_Task brief:_
Transcribe the lines from the start of the data below through the line with "[729,216,795,234] entirely -> (674, 209) none", word for word and nothing more.

↓↓↓

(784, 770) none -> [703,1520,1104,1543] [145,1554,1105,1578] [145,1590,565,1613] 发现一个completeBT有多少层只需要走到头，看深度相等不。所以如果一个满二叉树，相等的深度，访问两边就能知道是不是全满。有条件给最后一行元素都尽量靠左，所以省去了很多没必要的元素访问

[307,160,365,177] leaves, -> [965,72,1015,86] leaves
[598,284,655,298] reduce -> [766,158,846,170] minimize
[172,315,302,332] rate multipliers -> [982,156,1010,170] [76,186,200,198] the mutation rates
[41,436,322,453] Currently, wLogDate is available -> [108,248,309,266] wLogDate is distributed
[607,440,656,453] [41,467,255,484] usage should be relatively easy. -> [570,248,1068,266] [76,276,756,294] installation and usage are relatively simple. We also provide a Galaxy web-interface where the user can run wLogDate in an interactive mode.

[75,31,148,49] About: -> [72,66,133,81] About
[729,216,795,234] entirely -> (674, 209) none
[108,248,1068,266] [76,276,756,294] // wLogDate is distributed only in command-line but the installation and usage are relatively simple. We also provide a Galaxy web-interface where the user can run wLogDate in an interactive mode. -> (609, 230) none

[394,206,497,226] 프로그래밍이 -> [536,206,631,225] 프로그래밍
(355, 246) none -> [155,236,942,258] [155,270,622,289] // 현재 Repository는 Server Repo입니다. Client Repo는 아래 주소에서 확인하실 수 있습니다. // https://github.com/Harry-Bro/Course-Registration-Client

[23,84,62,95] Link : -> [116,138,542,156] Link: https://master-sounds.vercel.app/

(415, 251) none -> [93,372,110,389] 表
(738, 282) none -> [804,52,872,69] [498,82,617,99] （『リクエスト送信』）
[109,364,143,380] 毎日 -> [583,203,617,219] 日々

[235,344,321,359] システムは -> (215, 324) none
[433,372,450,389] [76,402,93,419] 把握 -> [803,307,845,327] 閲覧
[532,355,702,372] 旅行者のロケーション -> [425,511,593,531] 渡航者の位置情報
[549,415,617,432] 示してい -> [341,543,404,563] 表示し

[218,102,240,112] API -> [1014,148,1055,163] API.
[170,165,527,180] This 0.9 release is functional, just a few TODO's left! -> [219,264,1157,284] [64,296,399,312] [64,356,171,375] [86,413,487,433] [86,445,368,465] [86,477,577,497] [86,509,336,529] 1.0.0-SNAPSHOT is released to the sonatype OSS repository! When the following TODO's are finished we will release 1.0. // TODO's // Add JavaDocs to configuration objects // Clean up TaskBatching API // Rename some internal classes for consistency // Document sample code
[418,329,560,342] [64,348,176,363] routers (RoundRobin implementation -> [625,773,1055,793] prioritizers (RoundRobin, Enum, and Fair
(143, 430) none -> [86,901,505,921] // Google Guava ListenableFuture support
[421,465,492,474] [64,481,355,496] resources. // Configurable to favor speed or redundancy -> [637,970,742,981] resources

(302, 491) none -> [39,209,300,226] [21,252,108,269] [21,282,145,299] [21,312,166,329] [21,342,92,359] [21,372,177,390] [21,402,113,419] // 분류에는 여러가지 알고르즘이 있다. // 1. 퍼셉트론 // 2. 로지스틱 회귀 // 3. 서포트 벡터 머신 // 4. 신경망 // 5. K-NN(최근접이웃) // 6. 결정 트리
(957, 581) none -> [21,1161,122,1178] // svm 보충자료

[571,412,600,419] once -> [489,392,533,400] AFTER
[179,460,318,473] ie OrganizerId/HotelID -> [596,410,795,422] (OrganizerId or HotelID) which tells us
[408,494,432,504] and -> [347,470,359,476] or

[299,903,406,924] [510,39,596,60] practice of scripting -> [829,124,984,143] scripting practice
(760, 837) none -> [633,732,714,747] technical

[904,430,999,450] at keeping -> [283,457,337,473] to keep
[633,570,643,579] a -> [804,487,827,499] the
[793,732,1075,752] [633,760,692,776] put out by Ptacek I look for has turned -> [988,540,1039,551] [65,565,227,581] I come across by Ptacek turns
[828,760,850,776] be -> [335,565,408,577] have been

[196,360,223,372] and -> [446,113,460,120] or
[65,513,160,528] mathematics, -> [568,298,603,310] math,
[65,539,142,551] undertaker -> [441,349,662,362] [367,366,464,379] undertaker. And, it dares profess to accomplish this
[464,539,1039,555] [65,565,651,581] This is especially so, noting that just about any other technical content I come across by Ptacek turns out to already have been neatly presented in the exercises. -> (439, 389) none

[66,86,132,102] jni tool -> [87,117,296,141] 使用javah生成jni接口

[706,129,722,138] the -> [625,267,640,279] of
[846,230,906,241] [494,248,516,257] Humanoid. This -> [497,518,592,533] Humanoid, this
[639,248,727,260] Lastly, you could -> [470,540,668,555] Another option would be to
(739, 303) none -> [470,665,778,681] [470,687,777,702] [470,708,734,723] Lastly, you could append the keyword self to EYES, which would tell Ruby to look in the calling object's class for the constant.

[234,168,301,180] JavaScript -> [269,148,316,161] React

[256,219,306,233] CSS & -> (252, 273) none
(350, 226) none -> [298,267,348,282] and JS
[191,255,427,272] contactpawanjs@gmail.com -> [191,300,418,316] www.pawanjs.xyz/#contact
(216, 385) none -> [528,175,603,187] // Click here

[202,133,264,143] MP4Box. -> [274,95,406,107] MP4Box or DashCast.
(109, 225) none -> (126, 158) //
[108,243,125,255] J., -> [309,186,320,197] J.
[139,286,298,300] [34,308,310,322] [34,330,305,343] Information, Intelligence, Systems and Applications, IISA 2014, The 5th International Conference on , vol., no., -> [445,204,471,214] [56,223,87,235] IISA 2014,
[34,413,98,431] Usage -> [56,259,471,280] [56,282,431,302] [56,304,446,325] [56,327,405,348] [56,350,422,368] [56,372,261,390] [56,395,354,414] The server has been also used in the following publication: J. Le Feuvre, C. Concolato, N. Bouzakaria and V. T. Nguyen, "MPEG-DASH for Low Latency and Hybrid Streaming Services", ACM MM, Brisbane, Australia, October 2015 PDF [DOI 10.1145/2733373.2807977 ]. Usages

↑↑↑

_Task response:_
(784, 770) none -> [703,1520,1104,1543] [145,1554,1105,1578] [145,1590,565,1613] 发现一个completeBT有多少层只需要走到头，看深度相等不。所以如果一个满二叉树，相等的深度，访问两边就能知道是不是全满。有条件给最后一行元素都尽量靠左，所以省去了很多没必要的元素访问

[307,160,365,177] leaves, -> [965,72,1015,86] leaves
[598,284,655,298] reduce -> [766,158,846,170] minimize
[172,315,302,332] rate multipliers -> [982,156,1010,170] [76,186,200,198] the mutation rates
[41,436,322,453] Currently, wLogDate is available -> [108,248,309,266] wLogDate is distributed
[607,440,656,453] [41,467,255,484] usage should be relatively easy. -> [570,248,1068,266] [76,276,756,294] installation and usage are relatively simple. We also provide a Galaxy web-interface where the user can run wLogDate in an interactive mode.

[75,31,148,49] About: -> [72,66,133,81] About
[729,216,795,234] entirely -> (674, 209) none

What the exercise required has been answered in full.